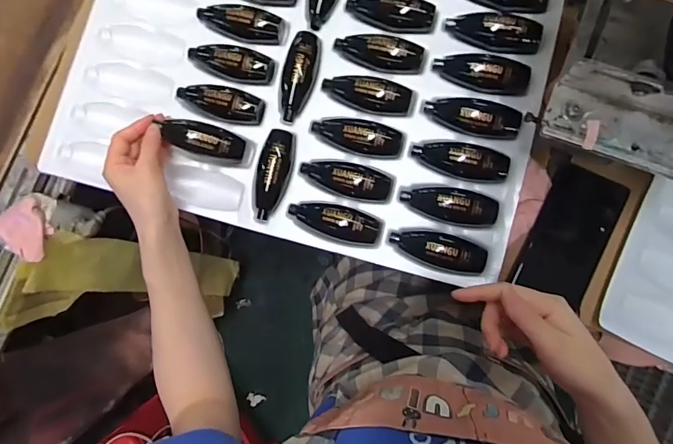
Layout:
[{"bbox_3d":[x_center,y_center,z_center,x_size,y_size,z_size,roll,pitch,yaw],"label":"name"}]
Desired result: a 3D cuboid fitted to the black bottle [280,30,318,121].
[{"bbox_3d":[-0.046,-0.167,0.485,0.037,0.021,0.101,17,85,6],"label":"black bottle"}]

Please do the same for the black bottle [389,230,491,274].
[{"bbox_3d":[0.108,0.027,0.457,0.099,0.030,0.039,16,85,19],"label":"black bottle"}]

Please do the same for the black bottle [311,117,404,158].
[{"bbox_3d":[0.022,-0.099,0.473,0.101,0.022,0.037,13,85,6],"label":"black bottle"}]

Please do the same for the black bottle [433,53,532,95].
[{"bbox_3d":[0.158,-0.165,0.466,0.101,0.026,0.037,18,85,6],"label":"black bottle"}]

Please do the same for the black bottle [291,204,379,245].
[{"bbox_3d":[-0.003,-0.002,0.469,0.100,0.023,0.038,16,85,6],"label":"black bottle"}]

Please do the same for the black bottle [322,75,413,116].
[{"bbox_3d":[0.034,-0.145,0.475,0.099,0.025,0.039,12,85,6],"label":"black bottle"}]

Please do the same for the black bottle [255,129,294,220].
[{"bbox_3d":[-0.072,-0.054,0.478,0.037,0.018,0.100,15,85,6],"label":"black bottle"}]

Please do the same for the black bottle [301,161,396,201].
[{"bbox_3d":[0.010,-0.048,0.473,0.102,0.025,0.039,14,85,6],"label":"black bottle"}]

> _Required work_: Give back exactly the lines that run from the line with "Please do the same for the black bottle [322,75,413,116]." through the close of the material, counting both ends, and nothing more.

> _Task result_:
Please do the same for the black bottle [322,75,413,116].
[{"bbox_3d":[0.034,-0.145,0.475,0.099,0.025,0.039,12,85,6],"label":"black bottle"}]

Please do the same for the black bottle [255,129,294,220].
[{"bbox_3d":[-0.072,-0.054,0.478,0.037,0.018,0.100,15,85,6],"label":"black bottle"}]

Please do the same for the black bottle [301,161,396,201].
[{"bbox_3d":[0.010,-0.048,0.473,0.102,0.025,0.039,14,85,6],"label":"black bottle"}]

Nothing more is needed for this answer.